# Paul MacDonald, Inuvik Cadet leader, resigns after 8 years



## Colin Parkinson (6 Jan 2015)

_Seems mostly Southern rules not working in the North issue._


The former leader of the Cadets in Inuvik, N.W.T., says he’s resigned after his continued complaints about heavy-handed bureaucracy have gone unanswered.

“Without someone stepping forward and saying, ‘Hey this is wrong,’ it’s never going to get fixed,” says Paul MacDonald. 
Paul MacDonald

After eight years with the group, MacDonald resigned from the Inuvik Cadets last September, but only went public with his four-page resignation letter about two weeks ago. (David Thurton/CBC)

After eight years with the group, MacDonald resigned from the Inuvik Cadets last September, but only went public with his four-page resignation letter about two weeks ago. 

"I went public because it was important for the general population," he says. "They need to know what has been happening within the Cadet world and the amount of work that local core officers and volunteers put into running the Cadets."
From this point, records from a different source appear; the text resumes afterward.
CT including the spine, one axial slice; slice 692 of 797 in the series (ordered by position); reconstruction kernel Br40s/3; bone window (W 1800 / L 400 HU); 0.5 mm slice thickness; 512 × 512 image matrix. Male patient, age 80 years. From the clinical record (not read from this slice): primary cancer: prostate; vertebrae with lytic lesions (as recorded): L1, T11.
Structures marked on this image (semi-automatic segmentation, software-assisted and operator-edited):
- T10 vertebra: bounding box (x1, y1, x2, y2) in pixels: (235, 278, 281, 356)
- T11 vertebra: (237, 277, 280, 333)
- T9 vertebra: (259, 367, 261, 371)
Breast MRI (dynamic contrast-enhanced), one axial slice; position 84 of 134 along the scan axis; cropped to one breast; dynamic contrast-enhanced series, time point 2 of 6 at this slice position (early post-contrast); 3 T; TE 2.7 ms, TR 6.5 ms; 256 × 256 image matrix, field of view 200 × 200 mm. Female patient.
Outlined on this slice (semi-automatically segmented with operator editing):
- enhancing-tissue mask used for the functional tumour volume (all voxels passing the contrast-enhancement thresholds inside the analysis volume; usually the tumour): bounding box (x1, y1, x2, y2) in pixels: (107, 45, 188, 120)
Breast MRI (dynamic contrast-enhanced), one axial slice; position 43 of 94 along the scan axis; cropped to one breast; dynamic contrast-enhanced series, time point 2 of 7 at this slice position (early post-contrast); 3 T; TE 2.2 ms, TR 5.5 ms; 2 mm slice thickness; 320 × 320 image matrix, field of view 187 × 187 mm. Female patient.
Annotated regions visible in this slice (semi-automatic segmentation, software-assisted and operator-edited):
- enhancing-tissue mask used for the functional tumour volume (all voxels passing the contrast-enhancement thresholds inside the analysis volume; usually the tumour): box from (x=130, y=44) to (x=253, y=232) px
Since his resignation, Inuvik hasn’t had a Cadet group and Cadets Canada hasn’t appointed a new leader. the rest of article on the link

http://www.cbc.ca/news/canada/north/paul-macdonald-inuvik-cadet-leader-resigns-after-8-years-1.2891096


----------



## Rutiger (6 Jan 2015)

I have been Following this story for a couple of weeks now.  I was wondering when it was going to hit the media.


----------



## Brasidas (6 Jan 2015)

He actually gave his resignation in fall 2013, and agreed to stay through that training year.


----------



## GK .Dundas (6 Jan 2015)

What damned shame  he is leaving and I suspect the the usual suspects in the cadet movement are chortling with glee ! And as usual the kids are the one who will suffer .


----------



## jpjohnsn (7 Jan 2015)

GK .Dundas said:
			
		

> I suspect the the usual suspects in the cadet movement are chortling with glee !


And who, pray tell, would those people be?  I don't know of, and can't even imagine, anyone within the CCM that would be gleeful about a cadet unit folding.


----------